┌─ Data for this task

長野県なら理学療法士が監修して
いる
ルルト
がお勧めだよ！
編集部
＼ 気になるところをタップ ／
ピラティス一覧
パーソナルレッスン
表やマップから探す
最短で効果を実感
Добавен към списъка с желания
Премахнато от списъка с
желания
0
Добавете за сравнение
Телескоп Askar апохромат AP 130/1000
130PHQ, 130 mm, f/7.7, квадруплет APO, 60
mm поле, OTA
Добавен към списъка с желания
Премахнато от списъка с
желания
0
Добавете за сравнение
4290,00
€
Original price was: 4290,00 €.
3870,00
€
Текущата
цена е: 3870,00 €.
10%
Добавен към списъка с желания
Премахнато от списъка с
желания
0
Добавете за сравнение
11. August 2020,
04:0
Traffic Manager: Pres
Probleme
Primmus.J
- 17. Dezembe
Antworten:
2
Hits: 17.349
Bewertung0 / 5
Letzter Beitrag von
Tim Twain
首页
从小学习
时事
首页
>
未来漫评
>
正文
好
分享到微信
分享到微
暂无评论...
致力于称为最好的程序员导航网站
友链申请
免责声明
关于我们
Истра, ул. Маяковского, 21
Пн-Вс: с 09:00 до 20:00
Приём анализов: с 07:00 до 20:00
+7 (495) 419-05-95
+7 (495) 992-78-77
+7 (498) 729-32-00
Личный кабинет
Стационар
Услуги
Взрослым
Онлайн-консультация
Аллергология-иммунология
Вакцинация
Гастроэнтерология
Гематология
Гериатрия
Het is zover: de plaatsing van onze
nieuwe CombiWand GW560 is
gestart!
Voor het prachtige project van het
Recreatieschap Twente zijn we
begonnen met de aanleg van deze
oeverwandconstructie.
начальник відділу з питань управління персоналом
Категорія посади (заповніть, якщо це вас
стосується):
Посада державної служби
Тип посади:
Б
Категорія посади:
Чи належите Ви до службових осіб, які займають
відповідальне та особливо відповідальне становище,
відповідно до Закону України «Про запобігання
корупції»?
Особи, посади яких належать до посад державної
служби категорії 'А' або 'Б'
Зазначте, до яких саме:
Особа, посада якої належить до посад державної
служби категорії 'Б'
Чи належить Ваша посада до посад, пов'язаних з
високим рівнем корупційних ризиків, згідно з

└─

§ Exercise directions: Copying begins at the line that holds "Особи, посади яких" and ends at the last line of the data above, with both included and each line kept exactly.

§ Problem solution:
Особи, посади яких належать до посад державної
служби категорії 'А' або 'Б'
Зазначте, до яких саме:
Особа, посада якої належить до посад державної
служби категорії 'Б'
Чи належить Ваша посада до посад, пов'язаних з
високим рівнем корупційних ризиків, згідно з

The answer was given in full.